In memoriam J.H. Leopold
Toen J.H. Leopold - nog maar zoo kort geleden - zestig jaar werd, schreef M. Nijhoff in de N.R.C., dat hij voor hem een legende was. Hoe veel dieperen klank krijgt dit woord, nu het leven, waarop het sloeg, afgeloopen is, en de legende ervan begonnen, voorgoed.
Voorgoed: wat wij dan voorgoed noemen. Eeuwigheid is een groot woord, te groot voor menschen wellicht. Maar wij kunnen ons geen tijd denken, waarin nog iets van onze litteratuur gelezen zou worden en Leopold niet. Als een van de levenden van nu het recht had, het oude: ‘non omnis moriar’ te zeggen, dan was hij het.
Dat was misschien het sterkste gevoel, dat wij hadden, toen wij aan zijn doodsbed stonden, in de kleine, nieuwe kamer in een van de nieuwe buurten van de stad, en voor de laatste maal het gezicht aanschouwden, dat wij bij onze ontmoetingen nooit dan met een geheimen eerbied herkend hadden.
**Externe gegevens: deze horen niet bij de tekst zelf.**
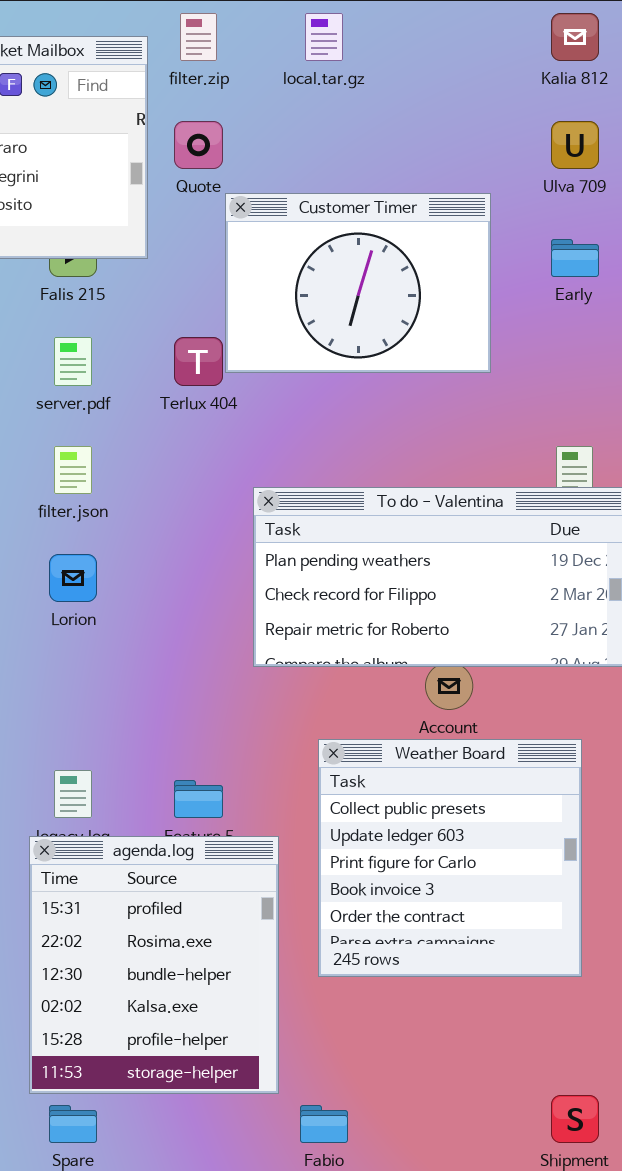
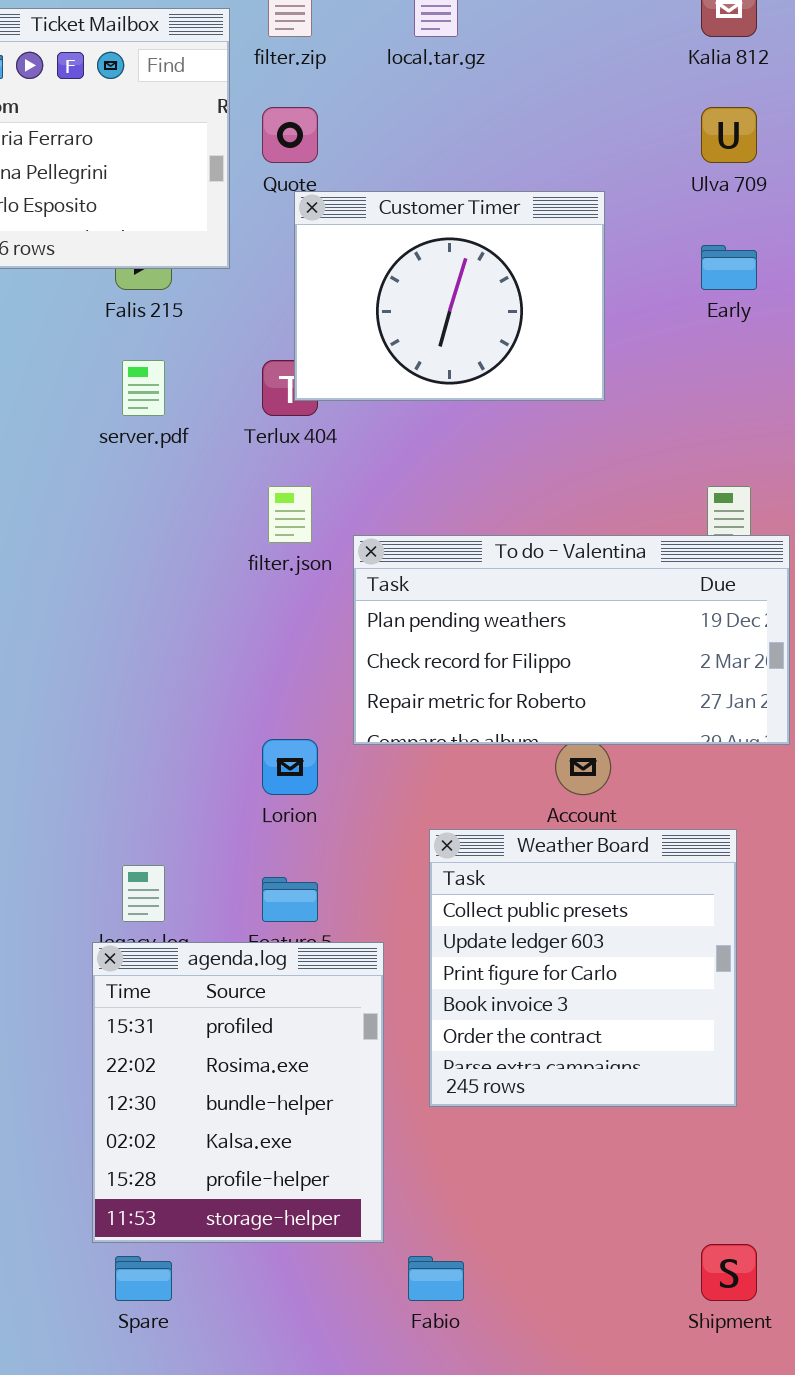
Customer Timer: [225,193,491,373] -> [294,191,605,401], moved
filter.json: [54,446,92,494] -> [268,486,312,543], moved
Lorion: [49,554,97,602] -> [262,739,318,795], moved

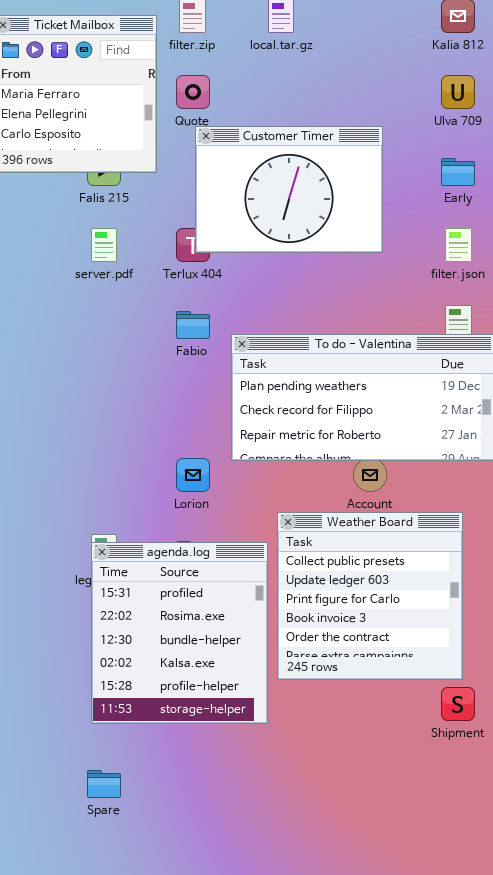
filter.json: [268,486,312,543] -> [445,228,472,262], moved
agenda.log: [92,942,384,1243] -> [91,542,268,724], moved
Shipment: [701,1244,757,1301] -> [441,687,475,721], moved
Fabio: [408,1256,464,1301] -> [176,311,210,339], moved

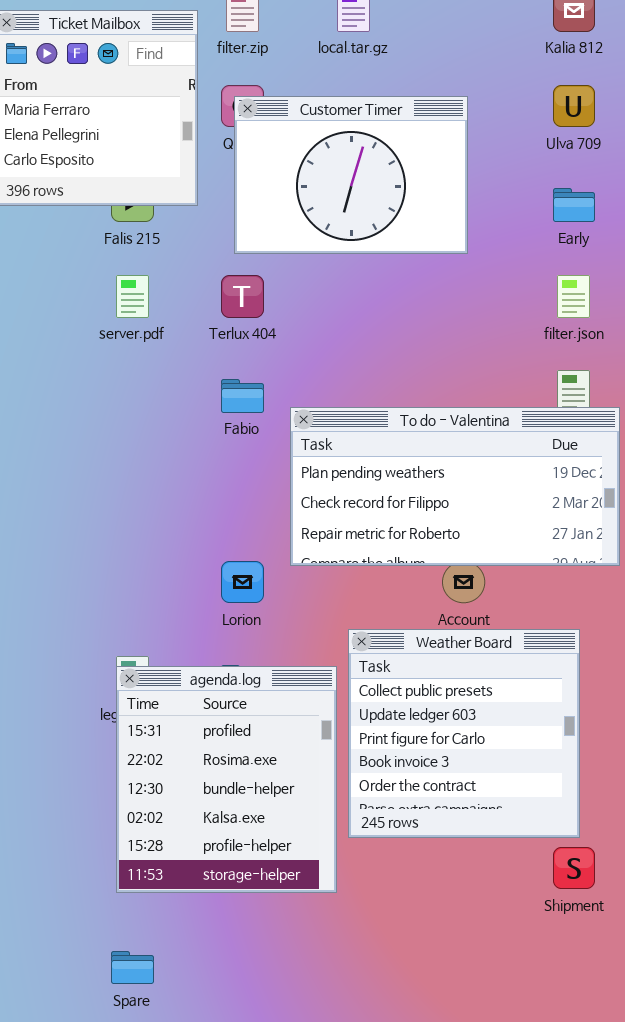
Customer Timer: [195,126,383,253] -> [234,96,468,254], moved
Een vreemd gezicht was het, dat daar boven het opgeslagen laken uitkwam. Anders dan het ‘machtig aangezicht’ dat hij zelf in zulke onvergefelijke verzen had bezongen. Het leek kleiner geworden dan toen het nog levend was. Diep lagen de oogen in de kassen, als gesloten boven een eeuwig geheim. De haren, die altijd iets veerkrachtigs hadden gehad, waren nu effen en schenen schaarscher en grijzer. Maar wat de grootste verandering was in den dood, was de kleur van de huid. Bij zijn leven had juist de eenigszins roode gelaatskleur Leopold iets van buiten gegeven. Hiervan was niets meer over. Van den doode was het gelaat bleek, doodsbleek, ja, zóó bleek als alleen de dood kan maken. Het leek een gelaat van was. Met de fijne rechte neus en het korte, grijze baardje was het bijna angstwekkend gelijk aan het borstbeeld van een Griekschen dichter of wijsgeer, maar omgeven door die onuitsprekelijke sfeer van onaardsche stilte, die het levenlooze, dat eenmaal geleefd heeft, tegenover het alleen maar levenlooze van een beeld eigen is.